PROBLEM TO SOLVE:
Please copy the records verbatim, beginning at the line that contains "List the series in order of their peak value, highest" and continuing through the end of the records, and leave the pictures out.

** MATERIAL FOR THIS EXERCISE follows **

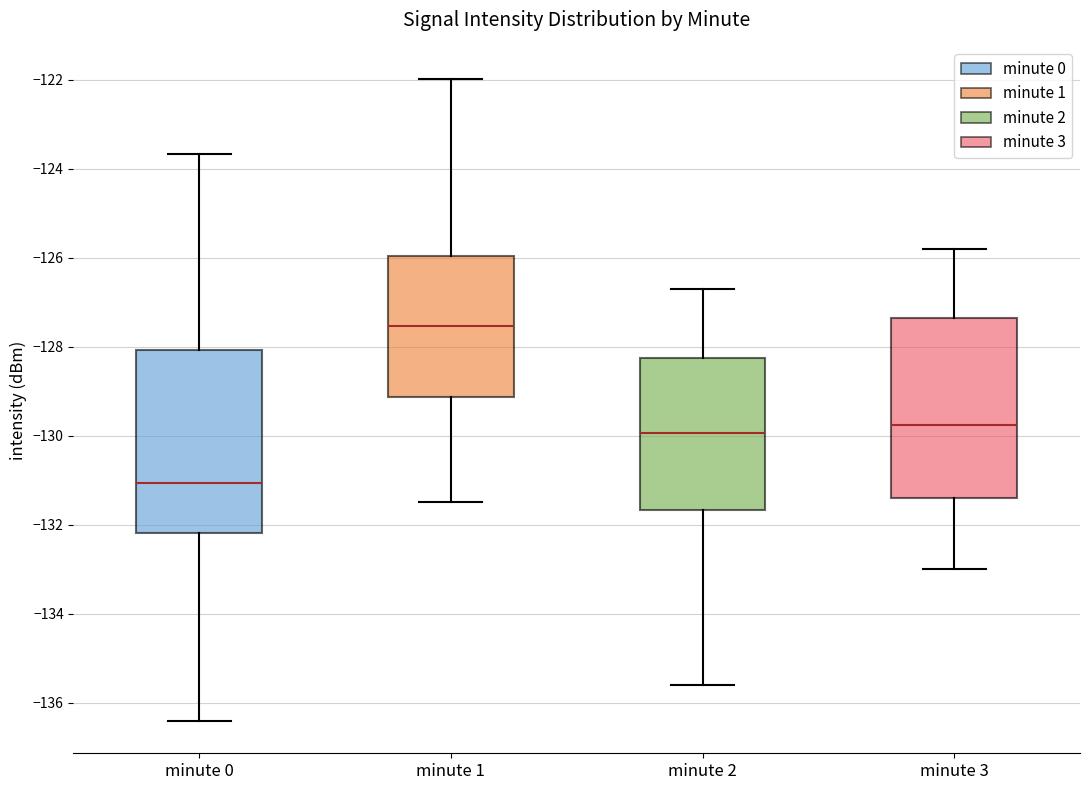

Reading left to right, transcribe this box plot: for each box, give where its median line is, the range the box spans, and where its two whiskers end, as read against the y-axis. The values are not printed on the chart, so give them approximately, as read against the axis.

minute 0: median -131.0, box -132.2 to -128.0, whiskers -136.4 to -123.6
minute 1: median -127.6, box -129.2 to -126.0, whiskers -131.4 to -122.0
minute 2: median -130.0, box -131.6 to -128.2, whiskers -135.6 to -126.6
minute 3: median -129.8, box -131.4 to -127.4, whiskers -133.0 to -125.8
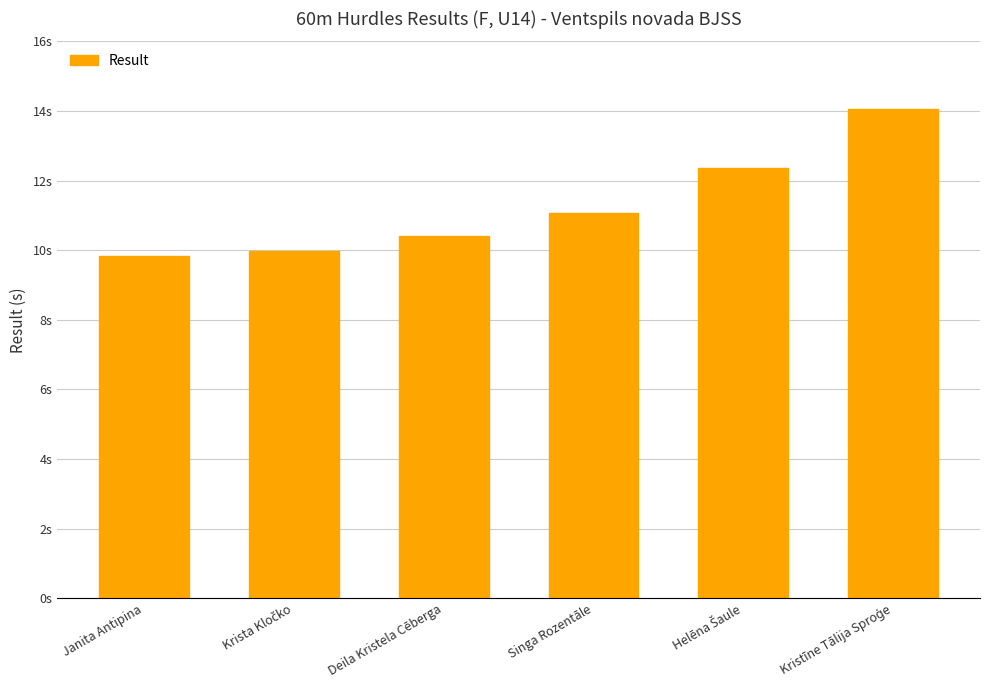

How many bars are there in total?

6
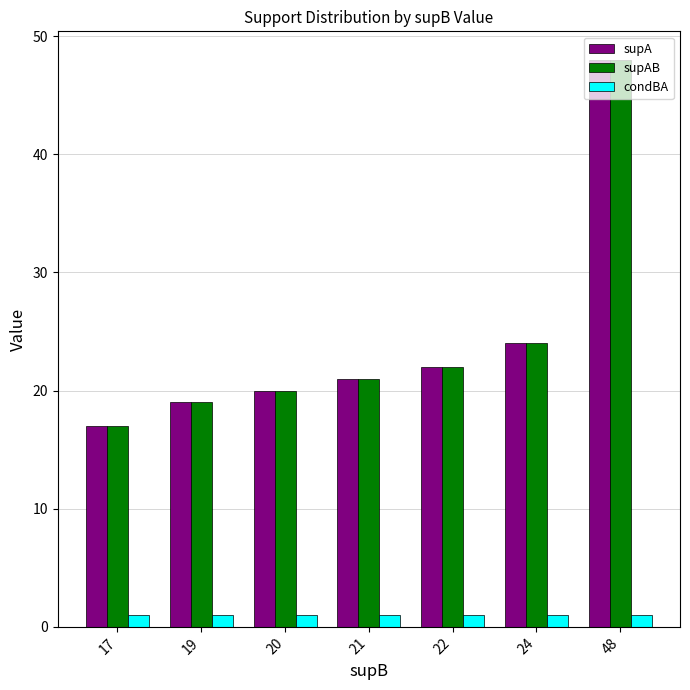

Is the value of condBA at 19 greater than the value of supA at 20?

No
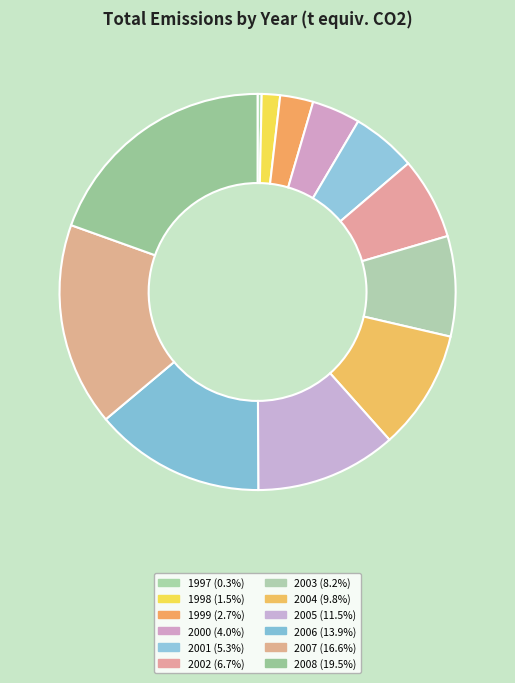

Is it true that 2007 is 17% of the pie?

True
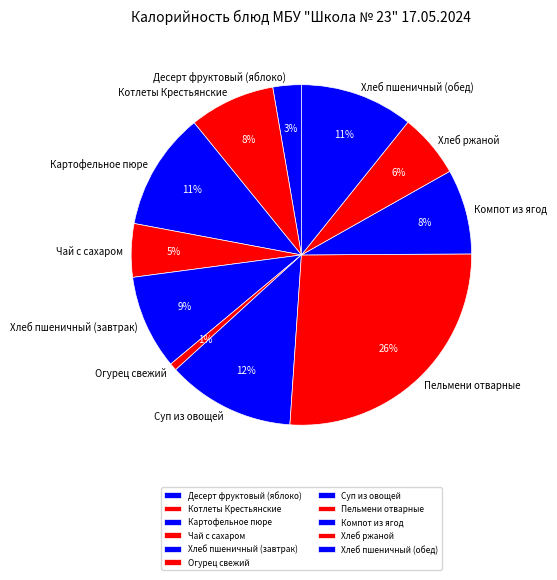

To the nearest percent, what portion does Хлеб пшеничный (обед) represent?

11%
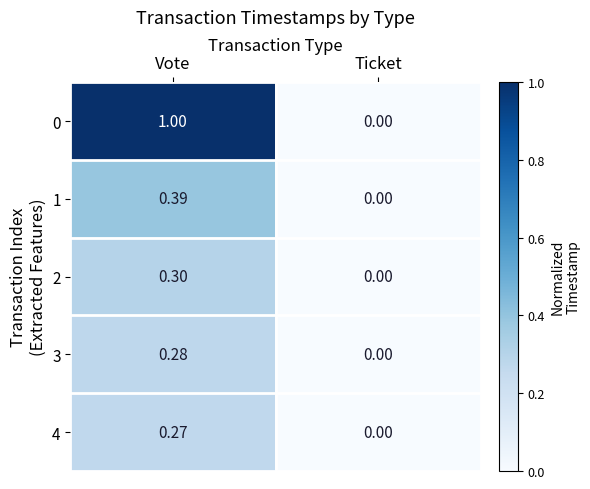

List the series in order of their peak value, highest first.

0, 1, 2, 3, 4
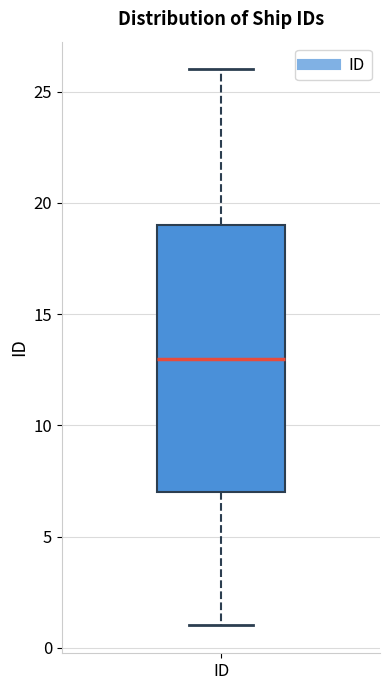

Where does the upper whisker of the box for ID end on the y-axis? The values are not printed on the chart, so give them approximately, as read against the axis.

26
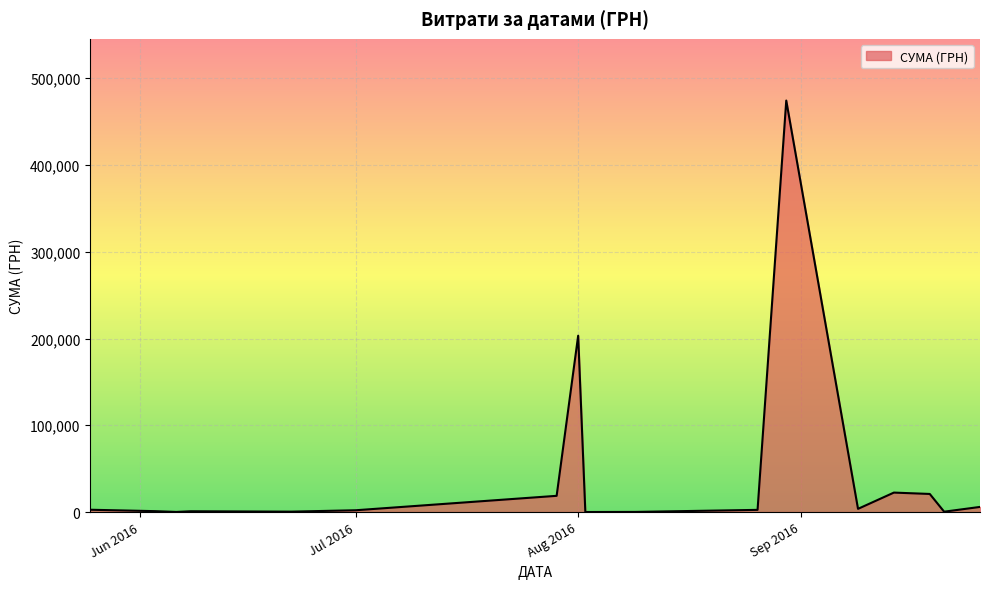

What is the maximum value shown in the chart?

474245.3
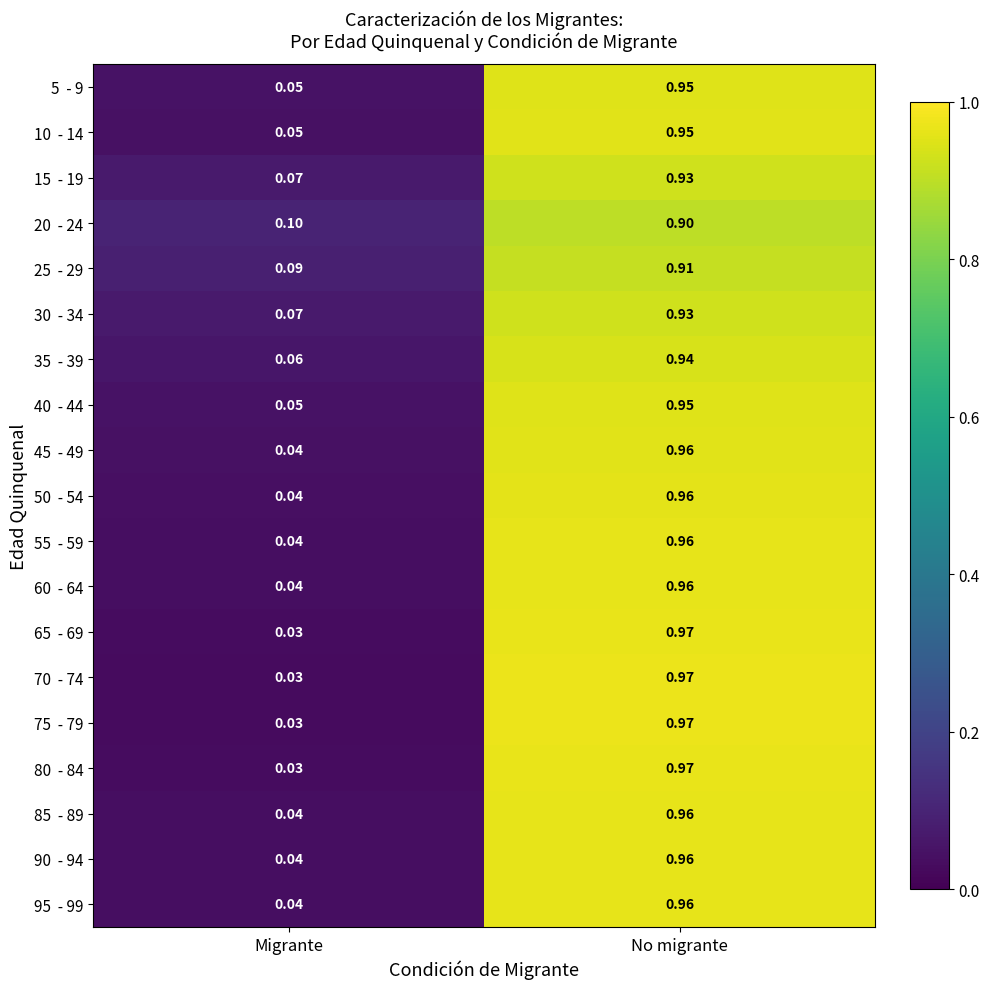

Which label corresponds to the smallest value in the chart?

Migrante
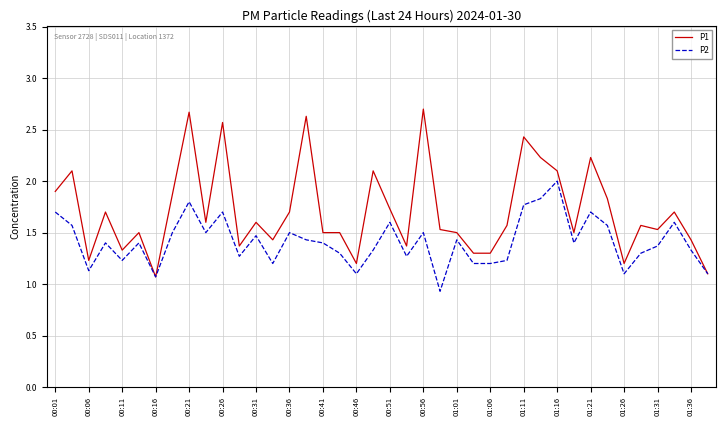

List the series in order of their peak value, lowest first.

P2, P1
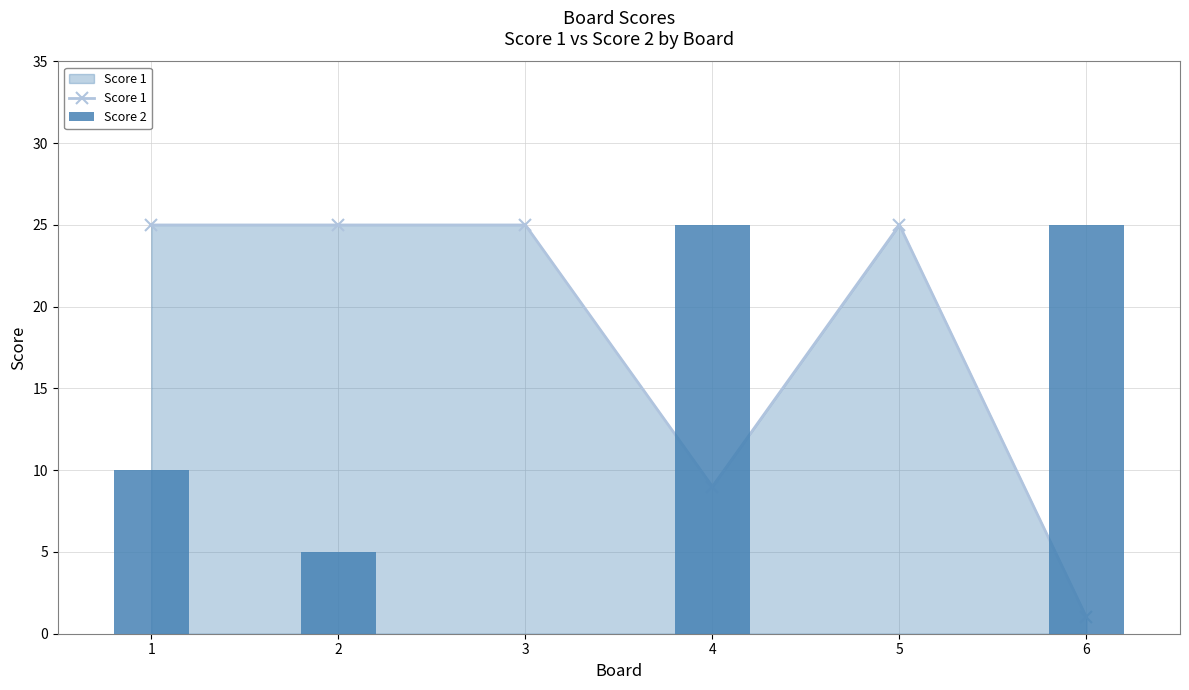

What value does the Score 2 series have at 4?

25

** End of MATERIAL FOR THIS EXERCISE **

WRITTEN RESPONSE:
List the series in order of their peak value, highest first.

0, 1, 2, 3, 4

Where does the upper whisker of the box for ID end on the y-axis? The values are not printed on the chart, so give them approximately, as read against the axis.

26

What is the maximum value shown in the chart?

474245.3

Which label corresponds to the smallest value in the chart?

Migrante

List the series in order of their peak value, lowest first.

P2, P1

What value does the Score 2 series have at 4?

25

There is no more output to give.